L’imputato è ancora detenuto in carcere per il tentato omicidio. Dovrà anche pagare un risarcimento dei danni alla vittima.

Accoltellato per i cani. Il giudice condanna il vicino di casa a 4 anni e 8 mesi

Accoltellato per i cani. Il giudice condanna il vicino di casa a 4 anni e 8 mesi

A Ferragosto aveva aggredito e accoltellato all’addome un vicino di casa 28enne perché infastidito dai guaiti dei suoi cani. La giudice per le udienze preliminari del Tribunale di Monza Angela Colella ha condannato per tentato omicidio a 4 anni e 8 mesi con il rito abbreviato A.M., 60enne residente a Monza in via Bramante da Urbino.

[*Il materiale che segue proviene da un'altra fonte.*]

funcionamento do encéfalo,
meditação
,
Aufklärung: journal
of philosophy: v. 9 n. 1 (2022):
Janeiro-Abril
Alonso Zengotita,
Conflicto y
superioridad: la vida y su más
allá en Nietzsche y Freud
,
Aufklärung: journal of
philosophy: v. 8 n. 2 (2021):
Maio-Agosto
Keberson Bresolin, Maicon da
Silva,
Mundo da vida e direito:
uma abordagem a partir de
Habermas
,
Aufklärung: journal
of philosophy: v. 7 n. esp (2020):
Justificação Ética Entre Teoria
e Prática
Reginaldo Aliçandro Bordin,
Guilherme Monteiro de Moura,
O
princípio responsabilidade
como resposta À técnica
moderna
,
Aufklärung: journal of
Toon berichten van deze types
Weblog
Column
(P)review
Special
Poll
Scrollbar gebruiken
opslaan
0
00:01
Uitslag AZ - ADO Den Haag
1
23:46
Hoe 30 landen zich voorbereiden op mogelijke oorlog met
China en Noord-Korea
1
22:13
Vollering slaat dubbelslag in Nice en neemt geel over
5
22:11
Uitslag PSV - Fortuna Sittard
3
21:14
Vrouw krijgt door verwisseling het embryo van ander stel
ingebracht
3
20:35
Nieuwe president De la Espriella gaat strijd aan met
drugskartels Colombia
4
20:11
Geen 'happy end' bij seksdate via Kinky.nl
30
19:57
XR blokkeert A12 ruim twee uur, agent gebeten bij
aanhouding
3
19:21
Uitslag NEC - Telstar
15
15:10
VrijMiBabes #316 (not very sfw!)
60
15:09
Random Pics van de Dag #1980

L’imputato, ancora detenuto in carcere per questo fatto, dovrà anche pagare un risarcimento dei danni alla vittima, N.P., per il fendente che gli ha sfiorato il fegato e avrebbe potuto ucciderlo. A chiamare la polizia e a chiedere l’intervento degli agenti della Questura nel pomeriggio del 15 agosto scorso era stata una donna residente nel palazzo che aveva sentito delle urla provenire dalle scale del condominio. Al loro arrivo i poliziotti avevano trovato il 28enne seduto su una panchina del cortile dell’edificio con la maglietta sporca di sangue all’altezza dell’addome e un grosso coltello in mano con cui diceva di essere stato colpito da un uomo che si era allontanato. Gli agenti non ci hanno messo molto a rintracciarlo: era in strada, poco distante, coi pantaloni sporchi di sangue e aveva in mano un altro coltello da cucina che stava cercando di nascondere sotto un materasso abbandonato in strada. Per il 60enne, con precedenti per spaccio di droga, furto, rapina, minacce e possesso di oggetti atti ad offendere, era scattato l’arresto. Secondo quanto ricostruito dagli uffici della Questura l’aggressore già in passato, spesso a causa del fatto di avere alzato gravemente il gomito, aveva avuto discussioni con i condomini, sempre per motivi futili. E spesso era arrivato anche a minacce di morte. In particolare, nel mese di maggio precedente, il 60enne era stato segnalato da diversi coinquilini perché, infrangendo la finestra dell’androne e brandendo un coltello ed un accendino, minacciava di dare fuoco all’edificio, riuscendo a danneggiare con le fiamme un appartamento al terzo piano dello stabile. Un episodio per cui è stato denunciato dalla Questura di Monza, che lo ha anche indagato per avere appiccato un incendio in Villa Mirabello a Monza. L’uomo aveva anche ottenuto come misura alternativa alla detenzione l’affidamento in prova ai servizi sociali ma dopo l’arresto il Tribunale di Sorveglianza di Milano ha immediatamente revocato il provvedimento disponendo che il 60enne tornasse dietro le sbarre.